=== RECORDS PROVIDED ===

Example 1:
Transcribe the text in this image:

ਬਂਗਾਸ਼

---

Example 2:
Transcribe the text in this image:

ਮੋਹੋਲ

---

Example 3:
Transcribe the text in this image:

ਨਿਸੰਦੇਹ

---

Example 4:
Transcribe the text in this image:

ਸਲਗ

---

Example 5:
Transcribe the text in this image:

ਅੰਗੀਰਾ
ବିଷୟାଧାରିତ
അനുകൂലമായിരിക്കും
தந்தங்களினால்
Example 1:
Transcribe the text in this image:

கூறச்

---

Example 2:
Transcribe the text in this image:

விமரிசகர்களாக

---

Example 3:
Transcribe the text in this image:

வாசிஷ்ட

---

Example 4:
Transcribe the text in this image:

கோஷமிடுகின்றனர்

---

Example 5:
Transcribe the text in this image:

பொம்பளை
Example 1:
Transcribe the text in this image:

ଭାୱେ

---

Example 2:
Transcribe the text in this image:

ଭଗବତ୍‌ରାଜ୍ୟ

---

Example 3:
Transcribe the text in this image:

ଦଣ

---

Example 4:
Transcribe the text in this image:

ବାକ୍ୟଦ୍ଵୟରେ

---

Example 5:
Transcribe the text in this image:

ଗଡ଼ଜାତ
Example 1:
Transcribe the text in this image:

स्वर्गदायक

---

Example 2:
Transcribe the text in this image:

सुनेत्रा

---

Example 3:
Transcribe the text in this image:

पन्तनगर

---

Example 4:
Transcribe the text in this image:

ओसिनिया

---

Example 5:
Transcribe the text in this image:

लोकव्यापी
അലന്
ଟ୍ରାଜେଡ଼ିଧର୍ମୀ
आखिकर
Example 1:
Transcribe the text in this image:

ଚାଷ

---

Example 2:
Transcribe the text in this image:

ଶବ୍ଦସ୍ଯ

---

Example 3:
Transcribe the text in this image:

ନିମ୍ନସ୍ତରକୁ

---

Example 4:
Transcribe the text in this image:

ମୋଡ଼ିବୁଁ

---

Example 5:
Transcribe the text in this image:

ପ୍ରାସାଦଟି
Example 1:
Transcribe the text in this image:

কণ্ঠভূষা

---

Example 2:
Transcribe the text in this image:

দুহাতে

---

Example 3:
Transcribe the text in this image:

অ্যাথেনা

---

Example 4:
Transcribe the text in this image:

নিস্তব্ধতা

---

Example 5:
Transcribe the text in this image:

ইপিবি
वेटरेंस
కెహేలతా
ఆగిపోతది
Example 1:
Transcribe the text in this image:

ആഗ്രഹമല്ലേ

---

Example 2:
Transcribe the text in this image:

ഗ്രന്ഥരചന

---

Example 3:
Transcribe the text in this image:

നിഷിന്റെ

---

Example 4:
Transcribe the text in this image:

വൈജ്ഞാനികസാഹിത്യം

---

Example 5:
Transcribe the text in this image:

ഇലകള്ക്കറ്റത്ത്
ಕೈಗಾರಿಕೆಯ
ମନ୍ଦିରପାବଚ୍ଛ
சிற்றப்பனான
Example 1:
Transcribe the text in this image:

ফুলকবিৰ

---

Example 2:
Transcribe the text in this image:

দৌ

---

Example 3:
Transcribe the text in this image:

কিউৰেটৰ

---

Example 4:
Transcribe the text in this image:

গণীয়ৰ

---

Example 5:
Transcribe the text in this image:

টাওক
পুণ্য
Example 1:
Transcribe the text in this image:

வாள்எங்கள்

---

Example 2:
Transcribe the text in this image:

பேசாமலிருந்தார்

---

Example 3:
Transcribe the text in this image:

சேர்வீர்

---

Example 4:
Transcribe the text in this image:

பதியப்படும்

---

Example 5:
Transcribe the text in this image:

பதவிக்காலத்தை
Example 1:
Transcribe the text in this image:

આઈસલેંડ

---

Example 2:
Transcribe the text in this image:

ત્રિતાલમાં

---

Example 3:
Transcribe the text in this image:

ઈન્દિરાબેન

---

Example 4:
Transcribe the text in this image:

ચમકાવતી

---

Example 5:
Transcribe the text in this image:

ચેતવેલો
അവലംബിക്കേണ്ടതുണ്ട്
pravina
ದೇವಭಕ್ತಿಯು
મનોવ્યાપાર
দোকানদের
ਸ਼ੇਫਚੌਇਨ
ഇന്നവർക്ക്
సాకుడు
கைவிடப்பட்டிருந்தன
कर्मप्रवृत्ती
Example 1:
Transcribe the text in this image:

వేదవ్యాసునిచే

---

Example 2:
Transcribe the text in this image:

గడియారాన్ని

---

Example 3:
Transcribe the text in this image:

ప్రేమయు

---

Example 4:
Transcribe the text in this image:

===

WORK ORDER: Every line of the material needs to be returned exactly.

EXPECTED OUTPUT:
Example 1:
Transcribe the text in this image:

ਬਂਗਾਸ਼

---

Example 2:
Transcribe the text in this image:

ਮੋਹੋਲ

---

Example 3:
Transcribe the text in this image:

ਨਿਸੰਦੇਹ

---

Example 4:
Transcribe the text in this image:

ਸਲਗ

---

Example 5:
Transcribe the text in this image:

ਅੰਗੀਰਾ
ବିଷୟାଧାରିତ
അനുകൂലമായിരിക്കും
தந்தங்களினால்
Example 1:
Transcribe the text in this image:

கூறச்

---

Example 2:
Transcribe the text in this image:

விமரிசகர்களாக

---

Example 3:
Transcribe the text in this image:

வாசிஷ்ட

---

Example 4:
Transcribe the text in this image:

கோஷமிடுகின்றனர்

---

Example 5:
Transcribe the text in this image:

பொம்பளை
Example 1:
Transcribe the text in this image:

ଭାୱେ

---

Example 2:
Transcribe the text in this image:

ଭଗବତ୍‌ରାଜ୍ୟ

---

Example 3:
Transcribe the text in this image:

ଦଣ

---

Example 4:
Transcribe the text in this image:

ବାକ୍ୟଦ୍ଵୟରେ

---

Example 5:
Transcribe the text in this image:

ଗଡ଼ଜାତ
Example 1:
Transcribe the text in this image:

स्वर्गदायक

---

Example 2:
Transcribe the text in this image:

सुनेत्रा

---

Example 3:
Transcribe the text in this image:

पन्तनगर

---

Example 4:
Transcribe the text in this image:

ओसिनिया

---

Example 5:
Transcribe the text in this image:

लोकव्यापी
അലന്
ଟ୍ରାଜେଡ଼ିଧର୍ମୀ
आखिकर
Example 1:
Transcribe the text in this image:

ଚାଷ

---

Example 2:
Transcribe the text in this image:

ଶବ୍ଦସ୍ଯ

---

Example 3:
Transcribe the text in this image:

ନିମ୍ନସ୍ତରକୁ

---

Example 4:
Transcribe the text in this image:

ମୋଡ଼ିବୁଁ

---

Example 5:
Transcribe the text in this image:

ପ୍ରାସାଦଟି
Example 1:
Transcribe the text in this image:

কণ্ঠভূষা

---

Example 2:
Transcribe the text in this image:

দুহাতে

---

Example 3:
Transcribe the text in this image:

অ্যাথেনা

---

Example 4:
Transcribe the text in this image:

নিস্তব্ধতা

---

Example 5:
Transcribe the text in this image:

ইপিবি
वेटरेंस
కెహేలతా
ఆగిపోతది
Example 1:
Transcribe the text in this image:

ആഗ്രഹമല്ലേ

---

Example 2:
Transcribe the text in this image:

ഗ്രന്ഥരചന

---

Example 3:
Transcribe the text in this image:

നിഷിന്റെ

---

Example 4:
Transcribe the text in this image:

വൈജ്ഞാനികസാഹിത്യം

---

Example 5:
Transcribe the text in this image:

ഇലകള്ക്കറ്റത്ത്
ಕೈಗಾರಿಕೆಯ
ମନ୍ଦିରପାବଚ୍ଛ
சிற்றப்பனான
Example 1:
Transcribe the text in this image:

ফুলকবিৰ

---

Example 2:
Transcribe the text in this image:

দৌ

---

Example 3:
Transcribe the text in this image:

কিউৰেটৰ

---

Example 4:
Transcribe the text in this image:

গণীয়ৰ

---

Example 5:
Transcribe the text in this image:

টাওক
পুণ্য
Example 1:
Transcribe the text in this image:

வாள்எங்கள்

---

Example 2:
Transcribe the text in this image:

பேசாமலிருந்தார்

---

Example 3:
Transcribe the text in this image:

சேர்வீர்

---

Example 4:
Transcribe the text in this image:

பதியப்படும்

---

Example 5:
Transcribe the text in this image:

பதவிக்காலத்தை
Example 1:
Transcribe the text in this image:

આઈસલેંડ

---

Example 2:
Transcribe the text in this image:

ત્રિતાલમાં

---

Example 3:
Transcribe the text in this image:

ઈન્દિરાબેન

---

Example 4:
Transcribe the text in this image:

ચમકાવતી

---

Example 5:
Transcribe the text in this image:

ચેતવેલો
അവലംബിക്കേണ്ടതുണ്ട്
pravina
ದೇವಭಕ್ತಿಯು
મનોવ્યાપાર
দোকানদের
ਸ਼ੇਫਚੌਇਨ
ഇന്നവർക്ക്
సాకుడు
கைவிடப்பட்டிருந்தன
कर्मप्रवृत्ती
Example 1:
Transcribe the text in this image:

వేదవ్యాసునిచే

---

Example 2:
Transcribe the text in this image:

గడియారాన్ని

---

Example 3:
Transcribe the text in this image:

ప్రేమయు

---

Example 4:
Transcribe the text in this image:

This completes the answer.